To encourage uptake, sonnen recently partnered with PPA provider Solrite to offer “virtual power plant PPAs,” in California, Puerto Rico and Texas, with additional markets to follow. Solrite owns participating solar-and-storage systems, the sonnenConnect VPP operates them and users enjoy reliable backup power alongside similar financial benefits as VPP participants who bring their own systems.

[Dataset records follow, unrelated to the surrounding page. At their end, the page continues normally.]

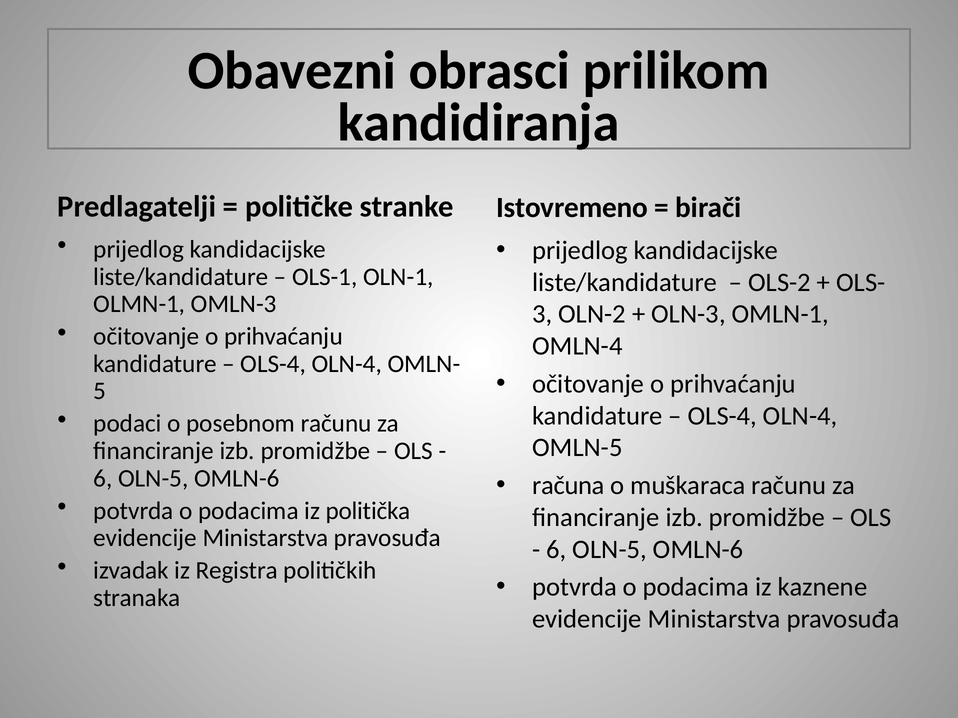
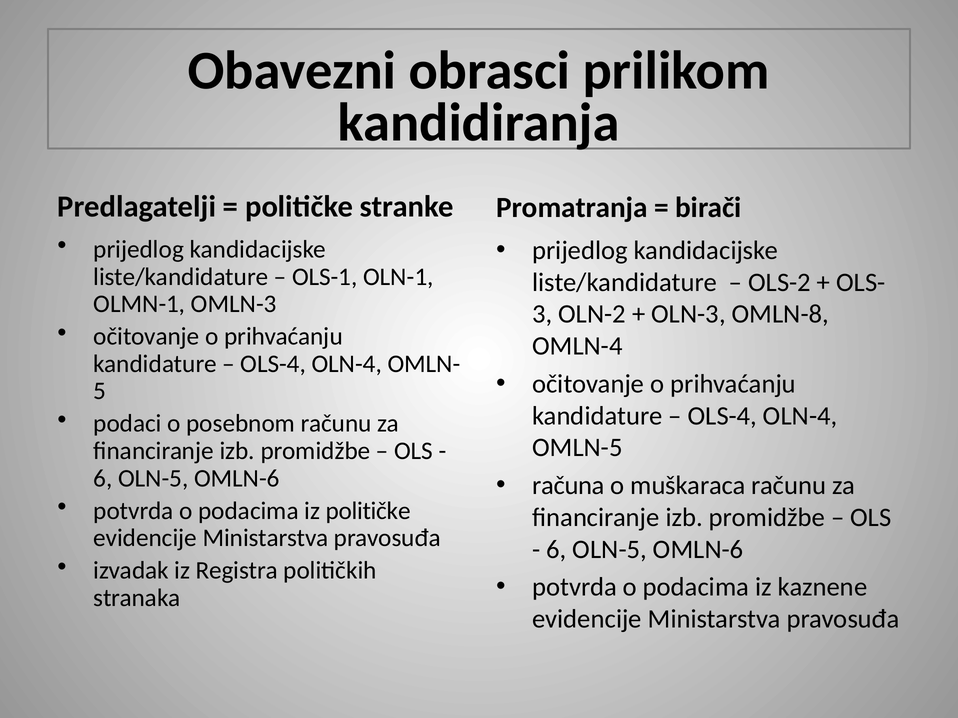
Istovremeno: Istovremeno -> Promatranja
OMLN-1: OMLN-1 -> OMLN-8
iz politička: politička -> političke
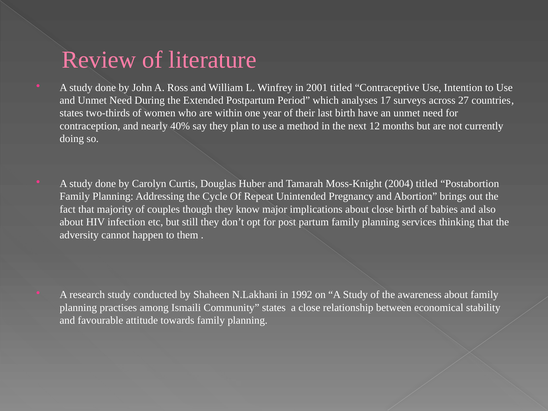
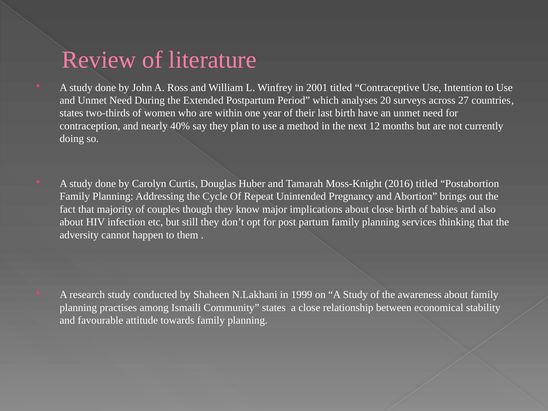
17: 17 -> 20
2004: 2004 -> 2016
1992: 1992 -> 1999
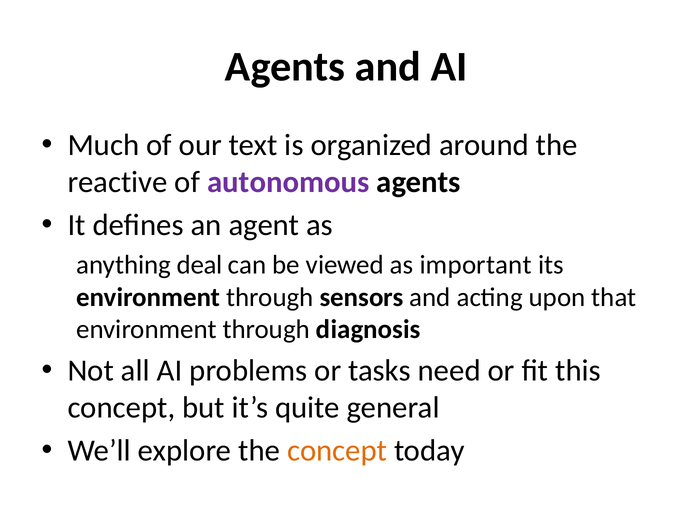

“Solrite is basically saying, ‘We’ll put solar and a battery into your house at zero cost and sweep in [utility] cash incentives for grid services to finance it,’” Richetta said. “They’ve disrupted the whole VPP game.
Correction: A previous version of this story gave the wrong title for Blake Richetta. He is sonnen USA CEO. We have also clarified the incentives of utility battery programs.